Serum was obtained from 9 patients with fatal hepatitis B (5 with fulminant and 4 with severe exacerbations of chronic hepatitis) and 10 patients with acute, self-limited hepatitis B. Serum samples from a sex partner implicated as the source of the virus in one case of fulminant hepatitis were also studied. The 87 nucleotides in the precore region of the hepatitis B virus were amplified by the polymerase chain reaction and then directly sequenced.
Of the nine patients with fatal hepatitis, seven had retrievable hepatitis B DNA: In all seven there was a point mutation from G to A at nucleotide 1896 of the precore region, converting tryptophan (TGG) to a stop codon (TAG).

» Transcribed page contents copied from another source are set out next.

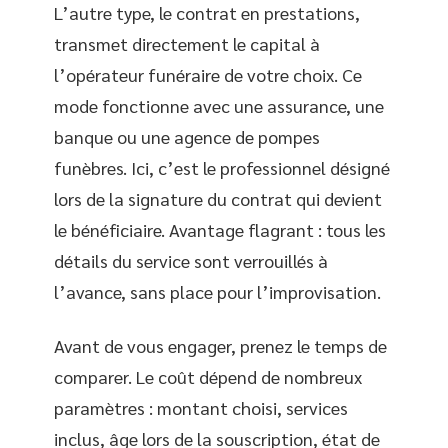
L’autre type, le contrat en prestations,
transmet directement le capital à
l’opérateur funéraire de votre choix. Ce
mode fonctionne avec une assurance, une
banque ou une agence de pompes
funèbres. Ici, c’est le professionnel désigné
lors de la signature du contrat qui devient
le bénéficiaire. Avantage flagrant : tous les
détails du service sont verrouillés à
l’avance, sans place pour l’improvisation.
Avant de vous engager, prenez le temps de
comparer. Le coût dépend de nombreux
paramètres : montant choisi, services
inclus, âge lors de la souscription, état de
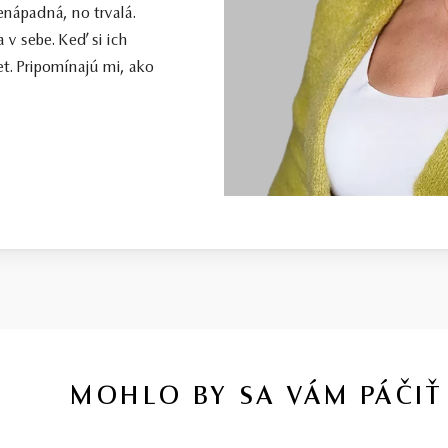
enápadná, no trvalá.
 v sebe. Keď si ich
t. Pripomínajú mi, ako
MOHLO BY SA VÁM PÁČIŤ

In contrast, this mutation was not found in the 10 patients with acute, self-limited hepatitis B. The hepatitis B DNA from the implicated source contained a sequence with the stop-codon mutation that was identical to the sequence in her partner, who had fulminant hepatitis.
The presence of a mutant viral strain is associated with and may be involved in the pathogenesis of fulminant hepatitis B and severe exacerbations of chronic hepatitis B.
血清中乙肝e抗原(HBeAg)的存在是病毒高度传染性的一个标志物。然而,HBeAg阴性的患者也可能发生暴发性肝炎。据报道,单个点突变可在乙肝病毒DNA的前核心区产生一个终止密码子,阻止生成HBeAg所需的前核心蛋白的形成。为了确定前核心区突变病毒是否与严重肝损伤存在因果关系,我们分析了从乙肝致死病例和非复杂性病例中分离出的病毒株的整个前核心区。
从9例乙肝致死患者(5例暴发性肝炎和4例慢性肝炎严重加重患者)和10例急性自限性乙肝患者中获取血清。还研究了1例暴发性肝炎中被认为是病毒来源的性伴侣的血清样本。通过聚合酶链反应扩增乙肝病毒前核心区的87个核苷酸,然后直接测序。
在9例乙肝致死患者中,7例可检测到乙肝DNA:在所有这7例中,前核心区核苷酸1896处有一个从G到A的点突变,将色氨酸(TGG)转变为终止密码子(TAG)。相比之下,在10例急性自限性乙肝患者中未发现这种突变。来自相关病毒源的乙肝DNA含有与她患有暴发性肝炎的伴侣的序列相同的终止密码子突变序列。
突变病毒株的存在与暴发性乙肝及慢性乙肝严重加重的发病机制相关,且可能参与其中。